Emission constraints on Annex I countries have well-established, albeit varied, "spill-over" effects16 on non-Annex I countries.

  • Oil-exporting, non-Annex I countries: Analyses report costs differently, including, inter alia, reductions in projected GDP and reductions in projected oil revenues. The study reporting the lowest costs shows reductions of 0.2% of projected GDP with no emissions trading, and less than 0.05% of projected GDP with Annex B emissions trading in the year 2010.17 The study reporting the highest costs shows reductions of 25% of projected oil revenues with no emissions trading, and 13% of projected oil revenues with Annex B emissions trading in the year 2010 (see Table 7-3c).
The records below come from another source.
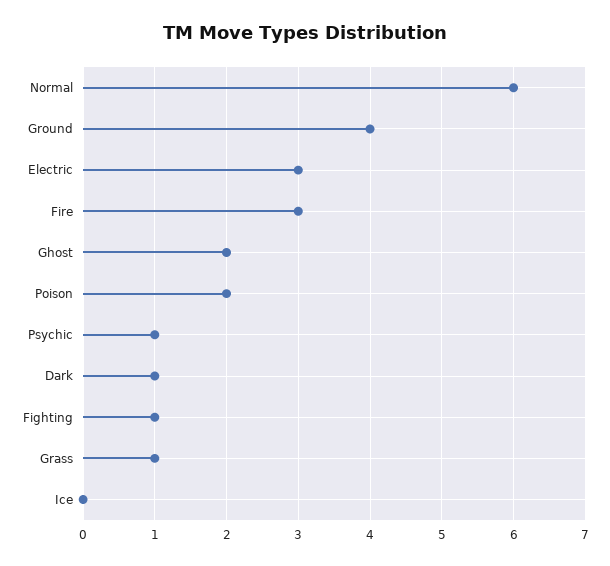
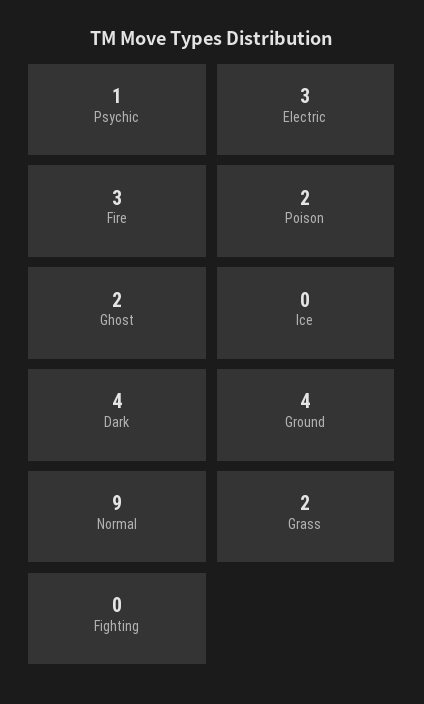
  {
-   "Normal": 6,
+   "Normal": 9,
    "Ground": 4,
    "Electric": 3,
    "Fire": 3,
    "Ghost": 2,
    "Poison": 2,
    "Psychic": 1,
-   "Dark": 1,
+   "Dark": 4,
-   "Fighting": 1,
+   "Fighting": 0,
-   "Grass": 1,
+   "Grass": 2,
    "Ice": 0
  }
These studies do not consider policies and measures18 other than Annex B emissions trading, which could lessen the impact on non-Annex I, oil-exporting countries, and therefore tend to overstate both the costs to these countries and overall costs. The effects on these countries can be further reduced by removal of subsidies for fossil fuels, energy tax restructuring according to carbon content, increased use of natural gas, and diversification of the economies of non-Annex I, oil-exporting countries.
  • Other non-Annex I countries: They may be adversely affected by reductions in demand for their exports to OECD nations and by the price increase of those carbon-intensive and other products they continue to import. These countries may benefit from the reduction in fuel prices, increased exports of carbon-intensive products, and the transfer of environmentally sound technologies and know-how. The net balance for a given country depends on which of these factors dominates. Because of these complexities, the breakdown of winners and losers remains uncertain.
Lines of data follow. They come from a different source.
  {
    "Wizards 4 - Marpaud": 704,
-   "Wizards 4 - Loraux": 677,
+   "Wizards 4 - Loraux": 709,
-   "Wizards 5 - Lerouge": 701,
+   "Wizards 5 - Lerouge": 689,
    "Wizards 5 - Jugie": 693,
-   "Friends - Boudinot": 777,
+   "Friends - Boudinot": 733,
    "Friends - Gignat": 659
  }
  • Carbon leakage: The possible relocation of some carbon-intensive industries to non-Annex I countries and wider impacts on trade flows in response to changing prices may lead to leakage on the order of 5-20%.19 Exemptions (e.g., for energy-intensive industries) make the higher model estimates for carbon leakage unlikely, but would raise aggregate costs. The transfer of environmentally sound technologies and know-how, not included in models, may lead to lower leakage and especially on the longer term may more than offset the leakage.
7.20

Some sources of greenhouse gas emissions can be limited at no, or negative, net social cost to the extent that policies can exploit no-regret opportunities. This may be achieved by removal of market imperfections, accounting for ancillary benefits (see Question 8), and recycling revenues to finance reductions in distortionary taxes ("double dividend").
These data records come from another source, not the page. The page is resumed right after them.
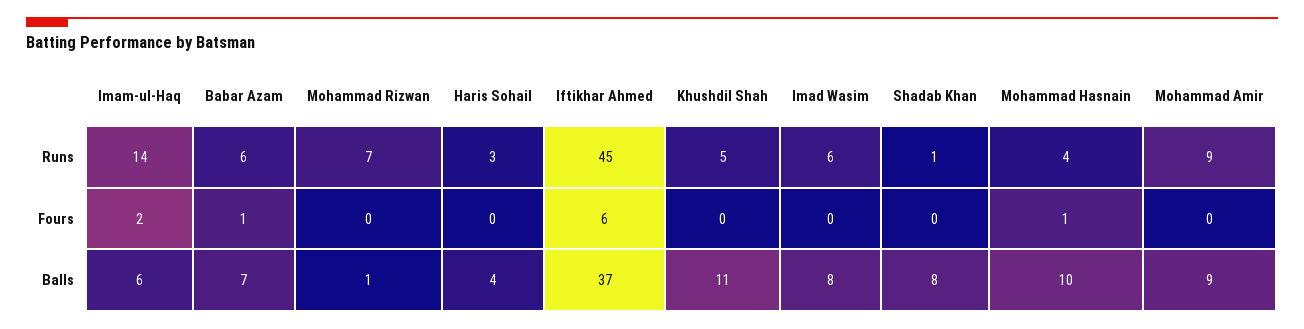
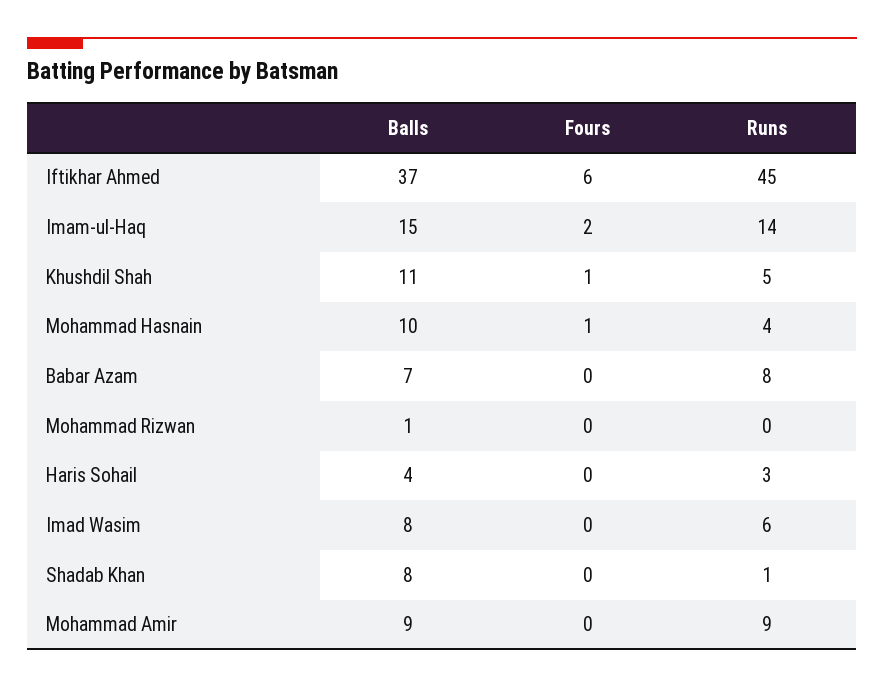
  {
    "Imam-ul-Haq": {
      "Runs": 14,
      "Fours": 2,
-     "Balls": 6
+     "Balls": 15
    },
    "Babar Azam": {
-     "Runs": 6,
+     "Runs": 8,
-     "Fours": 1,
+     "Fours": 0,
      "Balls": 7
    },
    "Mohammad Rizwan": {
-     "Runs": 7,
+     "Runs": 0,
      "Fours": 0,
      "Balls": 1
    },
    "Haris Sohail": {
      "Runs": 3,
      "Fours": 0,
      "Balls": 4
    },
    "Iftikhar Ahmed": {
      "Runs": 45,
      "Fours": 6,
      "Balls": 37
    },
    "Khushdil Shah": {
      "Runs": 5,
-     "Fours": 0,
+     "Fours": 1,
      "Balls": 11
    },
    "Imad Wasim": {
      "Runs": 6,
      "Fours": 0,
      "Balls": 8
    },
    "Shadab Khan": {
      "Runs": 1,
      "Fours": 0,
      "Balls": 8
    },
    "Mohammad Hasnain": {
      "Runs": 4,
      "Fours": 1,
      "Balls": 10
    },
    "Mohammad Amir": {
      "Runs": 9,
      "Fours": 0,
      "Balls": 9
    }
  }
  • Market imperfections: Reduction of existing market or institutional failures and other barriers that impede adoption of cost-effective emission reduction measures can lower private costs compared to current practice. This can also reduce private costs overall.
  • Ancillary benefits: Climate change mitigation measures will have effects on other societal issues. For example, reducing carbon emissions in many cases will result in the simultaneous reduction in local and regional air pollution. It is likely that mitigation strategies will also affect transportation, agriculture, land-use practices, and waste management and will have an impact on other issues of social concern, such as employment, and energy security. However, not all of the effects will be positive; careful policy selection and design can better ensure positive effects and minimize negative impacts. In some cases, the magnitude of ancillary benefits of mitigation may be comparable to the costs of the mitigating measures, adding to the no-regret potential, although estimates are difficult to make and vary widely.
  • Double dividend: Instruments (such as taxes or auctioned permits) provide revenues to the government. If used to finance reductions in existing distortionary taxes ("revenue recycling"), these revenues reduce the economic cost of achieving greenhouse gas reductions. The magnitude of this offset depends on the existing tax structure, type of tax cuts, labor market conditions, and method of recycling. Under some circumstances, it is possible that the economic benefits may exceed the costs of mitigation.